### PASSAGE TO READ
^^^^^^^^^^^^^^^^

Live Chat: Win for Free Speech
- Internet Governance
17 February 2024
The live chat transcript was published in the Hindu on March 24, 2015. Geetha Hariharan participated in the live chat.
In a victory for proponents of free speech, the Supreme Court today struck down Section 66 A of the IT Act, which had permitted the arrest of people for posting “offensive content” on the internet. However, the Court upheld Section 69A, which allows the government to block websites based on a set of rules.
What are your views on this ruling? Join us for a live chat today at 5.30 pm with:
Gautam Bhatia, a practicing lawyer and author of “Offend, shock or disturb: Free Speech under the constitution” forthcoming in OUP.
Geetha Hariharan, a Programme Officer at Centre for Internet and Society, focusing on Internet governance and freedom of expression.
Lawrence Liang, Lawyer and researcher at Alternative Law Forum working on free speech.
and G Ananth Krishnan, Coordinating Editor with The Hindu
The Hindu: Hi all, welcome to the live chat on the Supreme Court’s much-celebrated decision to strike down Section 66 A of the IT Act. There are caveats of course: For instance, the Court has upheld Section 69A, which allows the government to block websites based on a set of rules.
5:30
The Hindu: Welcome to Gautam Bhatia, a practicing lawyer and author of “Offend, shock or disturb: Free Speech under the constitution” forthcoming in OUP.
5:31
The Hindu: Geetha Hariharan, a Programme Officer at Centre for Internet and Society, focusing on Internet governance and freedom of expression.
5:31
The Hindu: Lawrence Liang, Lawyer and researcher at Alternative Law Forum working on free speech.
and
G Ananth Krishnan, Coordinating Editor with The Hindu
5:33
Comment From shraddha
This is landmark judgement,though.
5:34
Comment From Mystiquethinker
I would like to ask you one thing was that necessary to abolish Sec66 A completely.
Gautam Bhatia: Yes, in my opinion it was. The terms of S. 66A – such as “grossly offensive” – went beyond what is constitutionally permitted by Article 19(2). It was impossible to “sever” these terms from the rest of the section. In such cases, the Court has no alternative but to strike down the section in its entirety.

^^^^^^^^^^^^^^^^

### DATA BLOCK
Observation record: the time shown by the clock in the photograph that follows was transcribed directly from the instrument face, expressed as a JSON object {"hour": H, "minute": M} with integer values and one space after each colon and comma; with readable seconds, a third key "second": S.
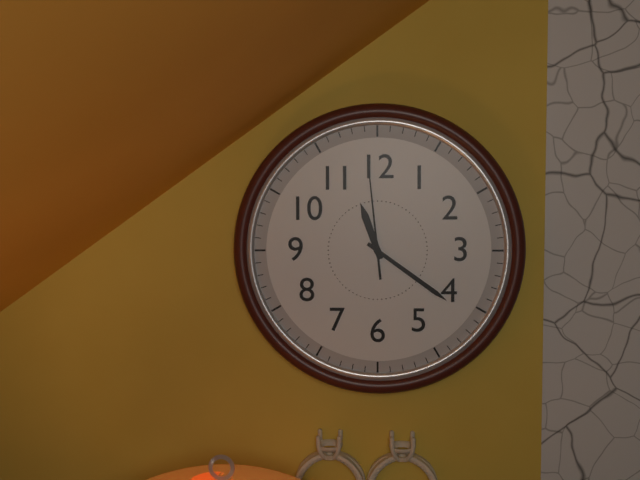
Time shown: {"hour": 11, "minute": 21, "second": 59}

^^^^^^^^^^^^^^^^

Continue the live chat transcript on the Supreme Court's Section 66A ruling from the point where it stops.

### SOLVED EXERCISE
5:34
Comment From Rohan
I’m particularly interested in the relevance of Sec 66 A in West Bengal. Over the last few years the TMC government has massively curbed freedom of speech. Do you think this will deter the ruling party?
5:35
The Hindu: Gautam, Geetha and Lawrence would you like to respond?
5:35
Lawrence Liang: typing
5:37
Comment From kc
so does this mean its okay for anyone to say anything over the internet? Does the internet need separate rules? Anything that cant be said over a microphone or using any media shouldn’t be said over the internet either.
Gautam Bhatia: No, the standard penal laws – against defamation, hate speech (S. 153A), religious incitement (S. 295A) continue to apply. Yes, the argument that the internet needs separate rules when it comes to the *content* of speech was precisely what was rejected by the Court.
5:38
Comment From Jai
I would like to ask what when people cross the boundary of decency when they post comments on social network?
5:38
Lawrence Liang: So the court goes into this question of whether 66A needed to go in its entirely or could it be saved. The ASG suggested that it could be read down by the courts, and offered a range of ways it coudl have been done. But the court responded to say that the restrictions in 19(2) are clear, and if the impugned law does not fall within it, then to ask for a reading that incorporates other principles only in order to save it would be to do violence to the language of Sec. 66A
In para 49 they say
What the learned Additional Solicitor General is asking us to do is not to read down Section 66A – he is asking for a wholesale substitution of the provision which is obviously not possible.
5:38
Geetha Hariharan: @Mystiquethinker: Section 66A makes it a criminal offense to make any post on the Internet, that might “grossly offend” or be “menacing”. If you happen to post false information (like a spoof), with the purpose of annoying, inconveniencing, criminally intimidating or causing hatred, you can be criminalized for that, too. However, the terms “annoyance, inconvenience, hatred, ill-will”, etc. are vague. Section 66A does not define them. Applying the law to misuse it becomes extremely easy then – and this has happened.
5:38
Comment From Guest
The Supreme Court has struck a delicate balance
5:39
Comment From neerulal
It’s a great step on part of judiciary. Infact it’s the judicial activism that washed much of the waste created by legislature. Hope it was as experienced and sensible as judiciary..
5:39
Comment From shraddha
according to me it’s imp to important to amend it completely… coz it directly infringes the article19(a) right to freedom of speech and expression.
5:40
Comment From Danish Sheikh
why do you think the Court is so sparse in its analysis of the website blocking rules as opposed to 66A?
5:40
Gautam Bhatia: @ Jai – The boundaries of decency will be determined by our existing penal laws – Sections 295A, 153A and the rest.
5:40
The Hindu: @gananth would you like to respond to the last one?
5:41
The Hindu: on 69A
Comment From Guest
Despite striking down Section 66A, Article 19(2) provides sufficient grounds for the government to protect public peace. It is comprehensive and is applicable to all media. Therefore, in a way, Section 66A was not required at all.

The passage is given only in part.